Andy Catlett - beautiful, plenty of quotes listed here.
A World Lost - this is a much sadder book, focusing on Andy Catlett's perspective on the death of his Uncle Andrew. I loved this book, but the intensity made me read it in smaller doses than normal.
It closes with:
Remembering, I suppose, the best days of my childhood, I used to think I wanted most of all to be happy - by which I meant to be here and to be undistracted. If I were here and undistracted, I thought, I would be at home.
But now I have been here a fair amount of time, and slowly I have learned that my true home is not just this place but is also that company of immortals with whom I have lived here day by day. I live in their love, and I know something of the cost.

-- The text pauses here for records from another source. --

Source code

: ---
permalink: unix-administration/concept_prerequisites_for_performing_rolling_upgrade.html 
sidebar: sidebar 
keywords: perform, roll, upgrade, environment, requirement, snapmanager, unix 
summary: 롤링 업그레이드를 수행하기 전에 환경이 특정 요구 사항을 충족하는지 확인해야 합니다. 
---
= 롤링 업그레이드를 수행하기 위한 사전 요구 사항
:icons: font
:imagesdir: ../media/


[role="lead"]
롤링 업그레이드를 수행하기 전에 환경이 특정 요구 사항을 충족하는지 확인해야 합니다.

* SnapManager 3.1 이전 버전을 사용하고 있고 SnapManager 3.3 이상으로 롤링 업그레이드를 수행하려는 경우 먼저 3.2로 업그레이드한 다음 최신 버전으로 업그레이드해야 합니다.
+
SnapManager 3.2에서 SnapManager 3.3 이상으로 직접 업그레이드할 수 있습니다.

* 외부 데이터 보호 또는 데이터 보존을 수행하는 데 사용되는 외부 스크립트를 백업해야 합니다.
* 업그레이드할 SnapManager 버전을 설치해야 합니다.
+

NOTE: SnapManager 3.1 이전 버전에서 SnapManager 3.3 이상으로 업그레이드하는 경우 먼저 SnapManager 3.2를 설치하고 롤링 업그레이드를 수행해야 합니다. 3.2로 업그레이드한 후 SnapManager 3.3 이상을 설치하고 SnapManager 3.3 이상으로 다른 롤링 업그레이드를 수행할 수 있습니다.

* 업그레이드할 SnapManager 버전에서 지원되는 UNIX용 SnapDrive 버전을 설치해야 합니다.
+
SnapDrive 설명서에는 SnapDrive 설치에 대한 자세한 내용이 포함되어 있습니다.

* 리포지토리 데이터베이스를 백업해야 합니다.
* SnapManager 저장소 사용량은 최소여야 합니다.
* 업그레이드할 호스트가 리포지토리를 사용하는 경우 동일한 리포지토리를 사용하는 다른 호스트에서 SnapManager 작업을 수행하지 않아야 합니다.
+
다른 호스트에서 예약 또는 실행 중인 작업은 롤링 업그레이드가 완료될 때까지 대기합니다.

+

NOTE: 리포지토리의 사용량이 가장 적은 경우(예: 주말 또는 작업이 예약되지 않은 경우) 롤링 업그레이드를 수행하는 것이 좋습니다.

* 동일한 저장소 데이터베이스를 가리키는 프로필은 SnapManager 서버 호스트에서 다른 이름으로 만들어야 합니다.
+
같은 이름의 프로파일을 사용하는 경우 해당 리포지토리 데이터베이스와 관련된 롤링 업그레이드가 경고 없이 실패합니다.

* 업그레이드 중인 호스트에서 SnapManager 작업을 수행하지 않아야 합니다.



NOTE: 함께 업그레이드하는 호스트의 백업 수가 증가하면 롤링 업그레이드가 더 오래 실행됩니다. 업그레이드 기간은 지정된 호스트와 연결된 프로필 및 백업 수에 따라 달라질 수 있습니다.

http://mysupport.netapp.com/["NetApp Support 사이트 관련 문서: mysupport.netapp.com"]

Sometimes in the darkness of my own shadow I know that I could not see at all were it not for this old injury of love and grief, this little flickering lamp that I have watched beside for all these years.
A Homemade Life: Stories and Recipes from My Kitchen Table Mollie Wizenberg - I love this woman's writing. Her blog, Orangette, is on what I hope is a temporary hiatus, but there are years of archives to read. Great recipes, engaging writing. I especially love the writing about her father. Yes, I sobbed, but her ability to love and care about people is part of what makes her a pleasure to read.
Living in a Foreign Language: A Memoir of Food, Wine and Love in Italy Michael Tucker - since I am not flying off to live in Italy, I appreciate Michael Tucker doing such an enjoyable job of telling me all about his adventures. This book makes me hungry. And thirsty for wine and the long hours in which to drink it.
The Finer Points of Sausage Dogs Alexander McCall Smith - ridiculous and funny. A perfect break from A World Lost.
The Life and Times of the Thunderbolt Kid: A Memoir Bill Bryson - Bryson, too, is ridiculous, but this book was too much for me. Didn't enjoy it at all past page 100. So I skipped to the last chapter, read it and called it done.
The Summer of the Great-Grandmother - One of my favorite books, especially as it was the first L'Engle book I ever read. It was assigned in a gerontology class and did more to get me thinking about aging and caring for family members than any of the more technical volumes in my course of study. This is a poignant time for a re-read. One of the messages in L'Engle's Crosswicks Journal, of which this is book two of four, is that life is lived in community. Caring for aging parents, and grieving their loss, is no exception. A good word for me, and I am grateful to be surrounded by a supportive community this summer.